The low handicapper in the group should quickly evaluate what the abilities of the other players are and suggest a set of tees that will be a happy medium. Golf is about fellowship as much as striking a ball and having everyone from different tees is awkward unless with strangers.
If the turn points in the doglegs are 200 yards on some of the holes, then maybe everyone needs to move back a bit, but this idiotic machisimo I too often observe is completely out of line. What makes it worse is that more than half the time, the long hitter determined to drag everyone to the tips swings out of his shoes and couldn't keep the ball between the gutters if he had a gun to his head.
So he shoots an 84 with 6 penalty strokes - one for each beer from the cooler in his cart.
What fun is it to shame a 16 handicapper into playing the back tees and watching him struggle all day hitting 3-wood into the par-4 holes?
That strikes me not only as stupid, but self-centered. It always ends with an exhausted and frustrated golfer who may not admit it, but deep down he is resentful that the whole day was wasted in a death struggle where he had no chance.
Plus, it takes forever to play because the weaker player is behind the 8-ball before he even starts.
The difference between me hitting a 7-iron or 5-iron into a hole is negligible, so I am happy to play whatever tees will ensure everyone has a good time. That is what golf is all about.
This is especially true when I have guests out at Olympic. If they want to play the tips on the Lake, I invariably tell them I play from the #2 set and if I know they are not a single digit, I just march right up to the #3 markers and hit it. That way there is no discussion.
The lone exception happened a few months back when my dad had a guest out (the surgeon who operated on him) and his son who was an enormously long hitter who had recently played in the U.S. Am.
My dad and his very cocky father played the regular tees and this guy nudged me into playing the tippity tips. Plus, it was a bit damp. They wanted a Father/Son Team bet.
I was hitting fairway wood into the greens vs. his mid-irons, but with 26 putts, I managed to play him to a draw. Where I ought to have been enormously pleased with myself, I was so exhausted from having the cream every tee shot that I collapsed in a chair in the grillroom and drank tequila until my back stopped throbbing.
He was a nice kid, but I got a good dose of what it is like to be on the other end of the spectrum and truth be told, was a bit miffed that I had been shamed by this guy's father into beating my brains in for 18 holes.
Bob is right, if you cannot regularly shoot par from the regular tees, don't bother with the back markers. The object is to have fun, not try to prove that your golfing penis is longer than the guy you're playing with.

● **ENTRIES PROVIDED**:

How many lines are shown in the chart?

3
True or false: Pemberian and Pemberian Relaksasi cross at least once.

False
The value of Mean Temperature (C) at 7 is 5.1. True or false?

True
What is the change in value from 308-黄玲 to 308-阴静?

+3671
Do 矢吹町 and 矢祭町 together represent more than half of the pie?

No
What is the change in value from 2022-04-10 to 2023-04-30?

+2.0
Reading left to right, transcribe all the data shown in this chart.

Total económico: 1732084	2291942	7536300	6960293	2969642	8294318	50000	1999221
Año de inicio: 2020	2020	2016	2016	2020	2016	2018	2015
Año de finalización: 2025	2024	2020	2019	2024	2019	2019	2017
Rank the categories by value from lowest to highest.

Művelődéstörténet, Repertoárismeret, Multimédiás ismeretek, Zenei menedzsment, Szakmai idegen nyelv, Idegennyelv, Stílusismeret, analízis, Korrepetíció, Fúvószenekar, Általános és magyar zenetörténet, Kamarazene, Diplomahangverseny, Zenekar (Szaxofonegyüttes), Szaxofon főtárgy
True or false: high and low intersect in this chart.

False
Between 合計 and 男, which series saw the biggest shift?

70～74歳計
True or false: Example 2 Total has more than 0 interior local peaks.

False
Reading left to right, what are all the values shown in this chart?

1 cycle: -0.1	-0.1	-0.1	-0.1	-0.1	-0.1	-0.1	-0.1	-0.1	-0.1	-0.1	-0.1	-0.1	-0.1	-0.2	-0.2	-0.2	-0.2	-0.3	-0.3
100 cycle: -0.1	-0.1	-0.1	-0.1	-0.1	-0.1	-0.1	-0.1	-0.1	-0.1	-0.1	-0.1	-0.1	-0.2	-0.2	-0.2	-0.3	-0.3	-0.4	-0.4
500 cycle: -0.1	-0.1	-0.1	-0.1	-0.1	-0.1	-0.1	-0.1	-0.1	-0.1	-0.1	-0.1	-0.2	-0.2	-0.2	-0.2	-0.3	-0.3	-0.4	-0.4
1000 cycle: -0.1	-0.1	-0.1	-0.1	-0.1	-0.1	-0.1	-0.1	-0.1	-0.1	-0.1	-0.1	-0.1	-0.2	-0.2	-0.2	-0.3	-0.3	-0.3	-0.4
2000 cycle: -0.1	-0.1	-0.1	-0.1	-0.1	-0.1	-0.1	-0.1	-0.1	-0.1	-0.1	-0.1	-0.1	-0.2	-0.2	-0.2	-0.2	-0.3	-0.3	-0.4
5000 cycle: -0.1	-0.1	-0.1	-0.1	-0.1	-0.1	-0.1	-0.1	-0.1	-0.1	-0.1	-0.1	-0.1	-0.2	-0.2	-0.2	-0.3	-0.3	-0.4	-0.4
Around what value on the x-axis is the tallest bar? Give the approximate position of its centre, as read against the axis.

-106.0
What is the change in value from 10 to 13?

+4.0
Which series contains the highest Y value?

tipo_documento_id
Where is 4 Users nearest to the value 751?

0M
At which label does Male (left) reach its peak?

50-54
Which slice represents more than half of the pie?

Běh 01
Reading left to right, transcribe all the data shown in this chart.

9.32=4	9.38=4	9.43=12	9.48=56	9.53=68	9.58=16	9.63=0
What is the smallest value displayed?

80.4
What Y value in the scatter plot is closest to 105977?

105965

● **PROBLEM 1**: Using the golf post on tee selection, decide whether each statement agrees with it: (a) the writer calls the difference between hitting a 7-iron and a 5-iron into a hole negligible; (b) the writer lost the match against the surgeon's son; (c) the writer finds it awkward for everyone to play from different tees unless playing with strangers. Answer yes or no for each, quoting the deciding words of the post.
● **PROBLEM 2**: Reproduce the part of the golf post between "I was hitting" and "for 18 holes.", inclusive.

● **EXERCISE SOLUTION 1**:
(a) Yes: "The difference between me hitting a 7-iron or 5-iron into a hole is negligible"
(b) No: "I managed to play him to a draw"
(c) Yes: "having everyone from different tees is awkward unless with strangers"

● **EXERCISE SOLUTION 2**:
I was hitting fairway wood into the greens vs. his mid-irons, but with 26 putts, I managed to play him to a draw. Where I ought to have been enormously pleased with myself, I was so exhausted from having the cream every tee shot that I collapsed in a chair in the grillroom and drank tequila until my back stopped throbbing.
He was a nice kid, but I got a good dose of what it is like to be on the other end of the spectrum and truth be told, was a bit miffed that I had been shamed by this guy's father into beating my brains in for 18 holes.